Misreported. Misrepresented. And, when caught, invariably misunderstood. In the grand scheme of thing these are all relatively minor instances of thumbing the nose at the public for the sake of private or personal benefit. We’re rather numbed to the public be damned approach of the privileged class. But what happens when this becomes public policy in one of the most egregious misuses of power in recent history? I refer to the sanction and use of torture during the post-9/11 years. No one got rich off of this exercise of privilege save for a few private “contractors.” But prisoners were brutalized and some died. The innocent were traumatized. Foreign governments were made complicit in illegal activity. The rule of law was mocked. The integrity of our intelligence services, the military, and the Department of Justice was undermined.
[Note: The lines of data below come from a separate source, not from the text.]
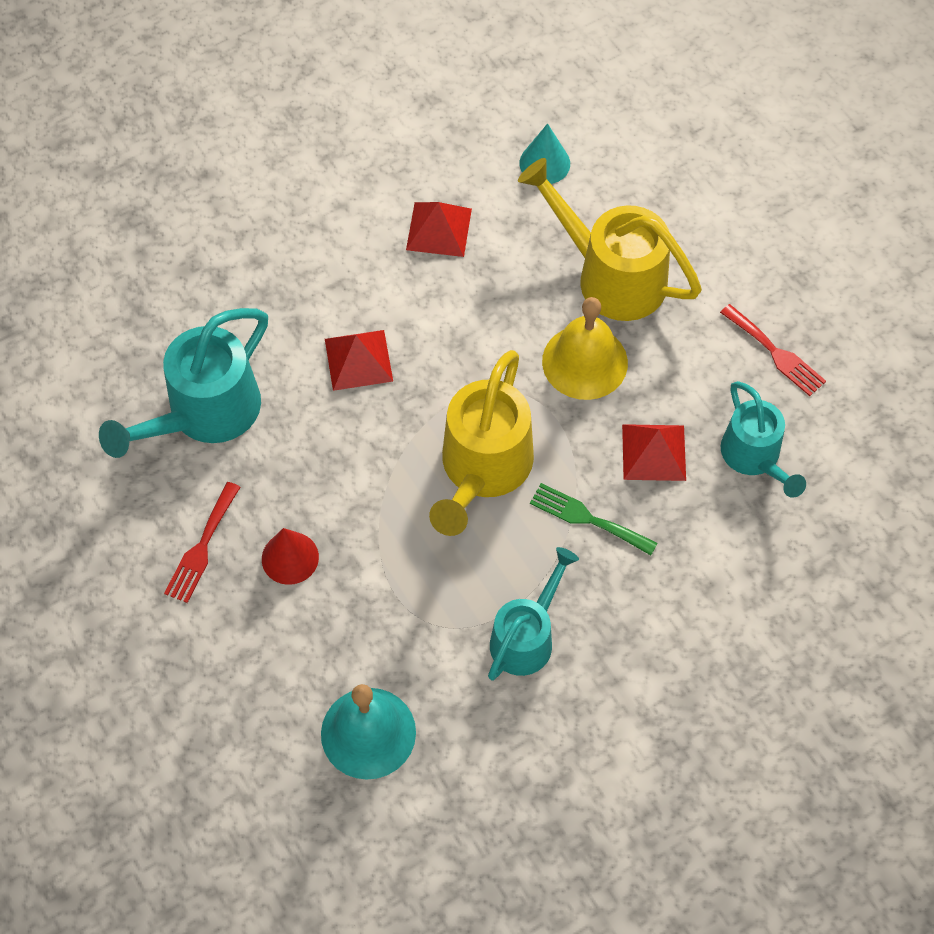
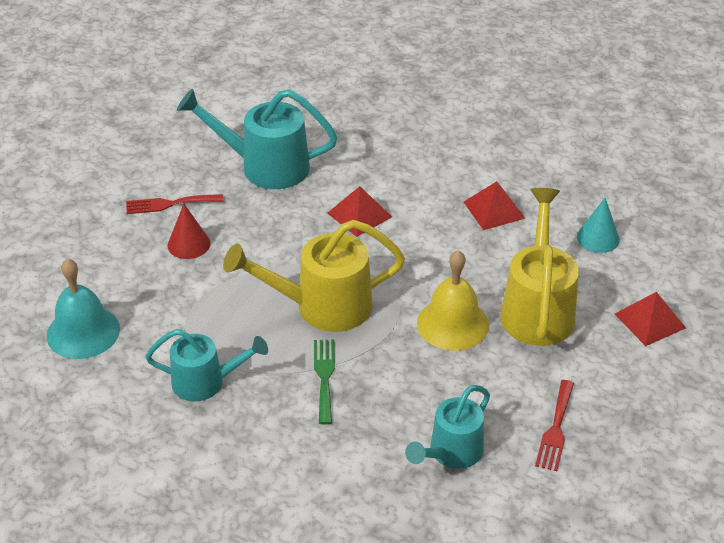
camera: 60 degrees right, 20 degrees down
red pyramid [622,424,686,481] -> red pyramid moved to [615,292,686,346]

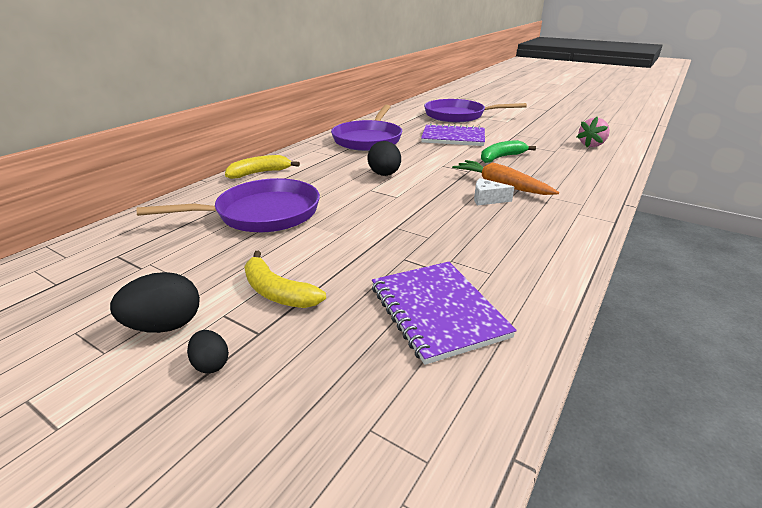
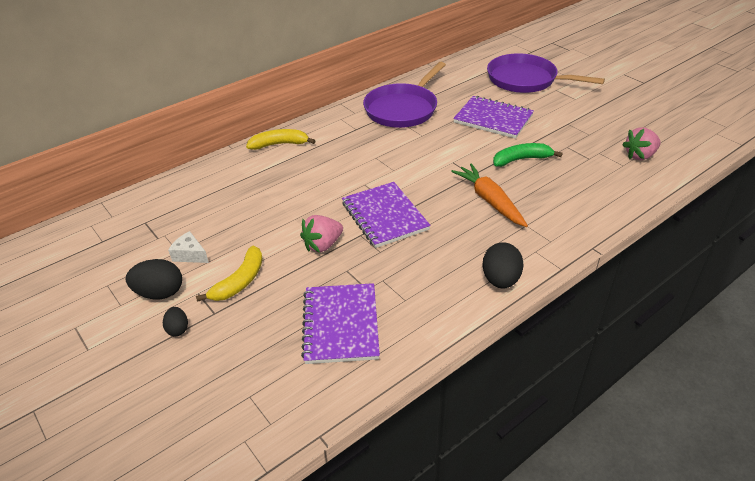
camera: 20 degrees right, 10 degrees up
purple pan [137,178,320,232] -> none
yellow banana [244,251,326,308] -> yellow banana turned 120 degrees counterclockwise [196,246,263,302]
black egg [368,141,401,176] -> black egg moved to [482,242,523,288]
white cheese [474,178,514,206] -> white cheese moved to [168,231,209,263]
none -> pink strawberry [300,215,343,253]
none -> purple notebook [342,182,431,248]

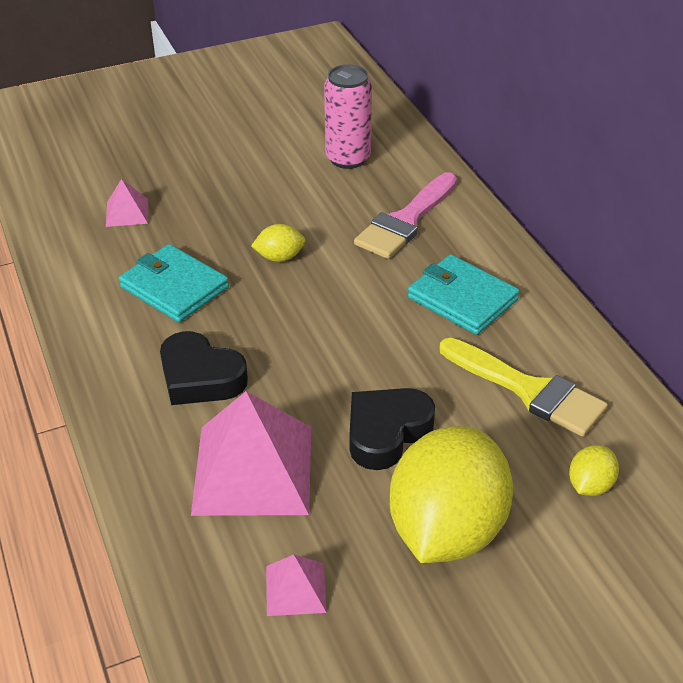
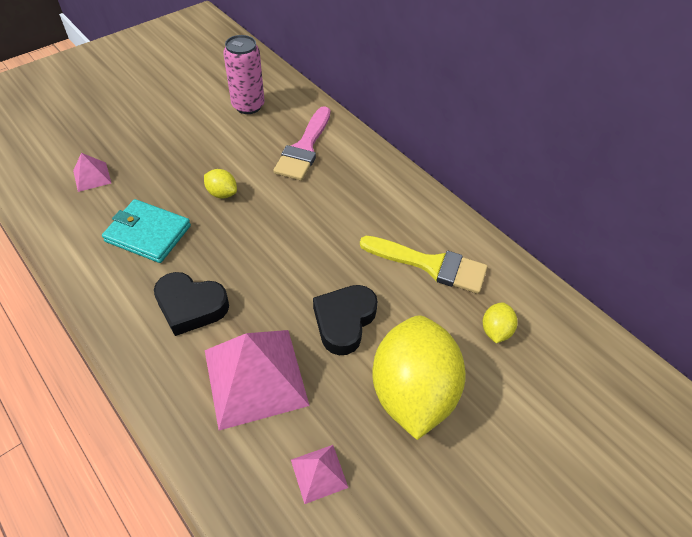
camera: 20 degrees left, 10 degrees up
yellow lemon [251,224,306,262] -> yellow lemon turned 60 degrees clockwise [204,169,237,198]
turquoise wallet [408,254,520,335] -> none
Our image in the world was severely damaged.
In December, after much delay and censoring, the Senate Intelligence Committee released a Report documenting our sins. And what happened? Well, not much. The Senate, now under Republican control, is trying to get the Administration to return all copies of the uncensored report, undoubtedly intending to bury them. The President resolutely refuses to call any of the perpetrators to account whether it be former CIA officials who carried out the program, Justice Department lawyers who wrote shocking “legal” briefs authorizing it, or a President and Vice President who ordered it. Access to justice for those abused has been consistently denied by prosecutors and judges under the guise of “state secrecy.” The Report and its findings have, in essence, been sent off to their own black site; the most massive recent instance of human rights abuse by the United States will disappear. The public be damned.
Why raise this now? Last week in the annual report of the Office of the United Nations High Commissioner of Human Rights, Zeid Ra’ad Al Hussein offered the U.S. this challenge:
“In the United States, the Senate report on torture in the context of counter-terrorism operations is courageous and commendable, but profoundly disturbing. For a country that believes so strongly in human rights to have swiftly abandoned their fundamentals at a time of crisis is as astonishing as it is deplorable. And yet few other countries have had the courage to likewise publicly investigate and publicly admit to rights abuses resulting from counter-terror operations – and many should. Under international law, the report’s recommendations must be followed through with real accountability. There is no prescription for torture, and torture cannot be amnestied.”
Sadly, the U.S. public seems relatively content to have this whole sorry episode fade from memory. If not amnestied, then at least anesthetized, even euthanazed, it seems. The High Commissioner reminds us, however, that there is a larger public. In theory, at least, this implies the need for accountability to a moral compass that transcends narrow political and national self-interest. That those responsible for our nation’s integrity feel little need to be accountable to the U.S. public is sad. That we are willing to ignore the larger public is dangerous. At the very least it undercuts any ability to challenge others whose human rights abuses are even more horrific.
Controlling the public record with a private email account and entertaining guests in a Congressional office decorated like a Victorian bordello bespeak of entitlement born of the notion that the public can be damned because the public doesn’t really care. When it comes to the U.S. torture program no one can claim to have been “misreported” and “misrepresented.” That the President and the leaders of the Senate are still willing to say, “the public be damned,” is both shocking and profoundly disappointing. For these crimes, absent the repentance reparations and accountability offer, the public may, in fact, be damned.